**THE PROBLEM**
Update the records from the line with "Photographs of a" to the line with "-0.714105, 0.699902, 0.597153]]" by putting "setting" in place of "scene", keeping everything else the same. Leave the pictures out of your answer.

**MATERIAL FOR THIS EXERCISE**
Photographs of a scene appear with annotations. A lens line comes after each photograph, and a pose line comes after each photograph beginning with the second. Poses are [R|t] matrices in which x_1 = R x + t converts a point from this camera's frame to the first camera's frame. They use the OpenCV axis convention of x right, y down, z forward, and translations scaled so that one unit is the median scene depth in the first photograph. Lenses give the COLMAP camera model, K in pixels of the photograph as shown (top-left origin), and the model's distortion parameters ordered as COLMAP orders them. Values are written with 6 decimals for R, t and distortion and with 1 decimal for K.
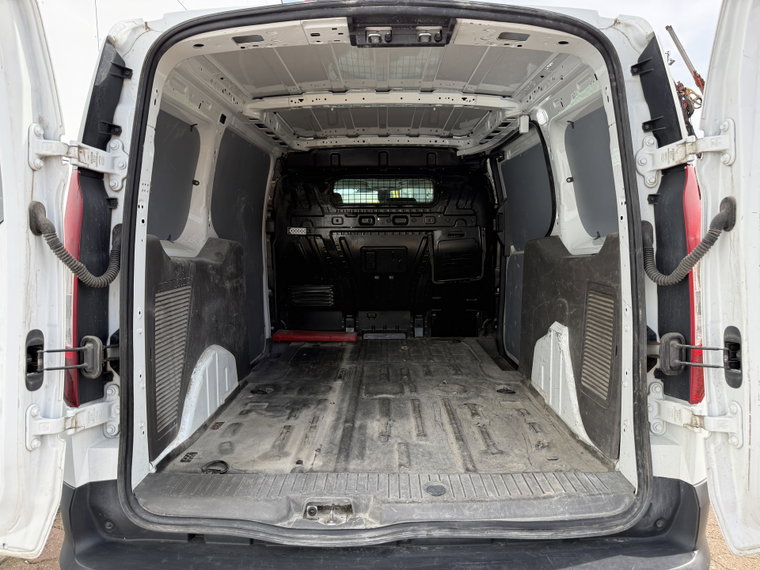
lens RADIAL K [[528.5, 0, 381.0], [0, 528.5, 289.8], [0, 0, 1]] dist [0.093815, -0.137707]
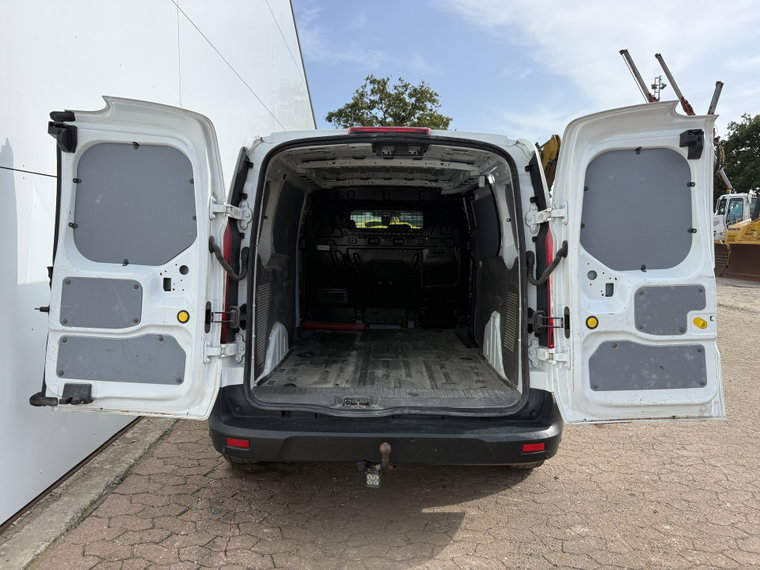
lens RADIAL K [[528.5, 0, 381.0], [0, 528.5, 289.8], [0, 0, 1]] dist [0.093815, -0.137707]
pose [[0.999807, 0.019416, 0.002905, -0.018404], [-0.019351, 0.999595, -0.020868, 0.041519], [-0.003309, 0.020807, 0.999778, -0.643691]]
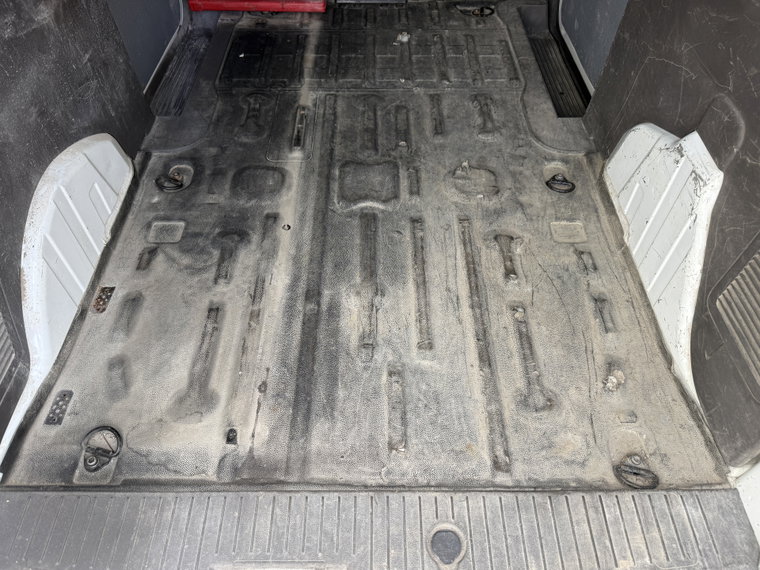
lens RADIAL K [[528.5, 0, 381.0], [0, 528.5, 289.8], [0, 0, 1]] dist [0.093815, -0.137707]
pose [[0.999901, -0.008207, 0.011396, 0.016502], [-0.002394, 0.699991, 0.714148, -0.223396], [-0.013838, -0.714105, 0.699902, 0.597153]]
--
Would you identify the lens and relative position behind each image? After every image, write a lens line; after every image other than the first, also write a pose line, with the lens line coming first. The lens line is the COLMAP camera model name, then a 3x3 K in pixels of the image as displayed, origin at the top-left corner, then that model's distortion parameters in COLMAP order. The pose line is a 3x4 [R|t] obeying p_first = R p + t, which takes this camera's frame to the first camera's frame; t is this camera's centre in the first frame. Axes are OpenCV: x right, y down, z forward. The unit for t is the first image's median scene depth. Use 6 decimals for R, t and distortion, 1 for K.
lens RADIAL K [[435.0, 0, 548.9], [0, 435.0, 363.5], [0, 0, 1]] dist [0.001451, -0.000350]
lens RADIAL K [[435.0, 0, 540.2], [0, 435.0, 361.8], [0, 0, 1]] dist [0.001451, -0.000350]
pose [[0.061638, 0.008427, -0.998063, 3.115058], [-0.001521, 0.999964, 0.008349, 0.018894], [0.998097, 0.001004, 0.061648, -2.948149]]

**WRITTEN ANSWER**
Photographs of a setting appear with annotations. A lens line comes after each photograph, and a pose line comes after each photograph beginning with the second. Poses are [R|t] matrices in which x_1 = R x + t converts a point from this camera's frame to the first camera's frame. They use the OpenCV axis convention of x right, y down, z forward, and translations scaled so that one unit is the median setting depth in the first photograph. Lenses give the COLMAP camera model, K in pixels of the photograph as shown (top-left origin), and the model's distortion parameters ordered as COLMAP orders them. Values are written with 6 decimals for R, t and distortion and with 1 decimal for K.
lens RADIAL K [[528.5, 0, 381.0], [0, 528.5, 289.8], [0, 0, 1]] dist [0.093815, -0.137707]
lens RADIAL K [[528.5, 0, 381.0], [0, 528.5, 289.8], [0, 0, 1]] dist [0.093815, -0.137707]
pose [[0.999807, 0.019416, 0.002905, -0.018404], [-0.019351, 0.999595, -0.020868, 0.041519], [-0.003309, 0.020807, 0.999778, -0.643691]]
lens RADIAL K [[528.5, 0, 381.0], [0, 528.5, 289.8], [0, 0, 1]] dist [0.093815, -0.137707]
pose [[0.999901, -0.008207, 0.011396, 0.016502], [-0.002394, 0.699991, 0.714148, -0.223396], [-0.013838, -0.714105, 0.699902, 0.597153]]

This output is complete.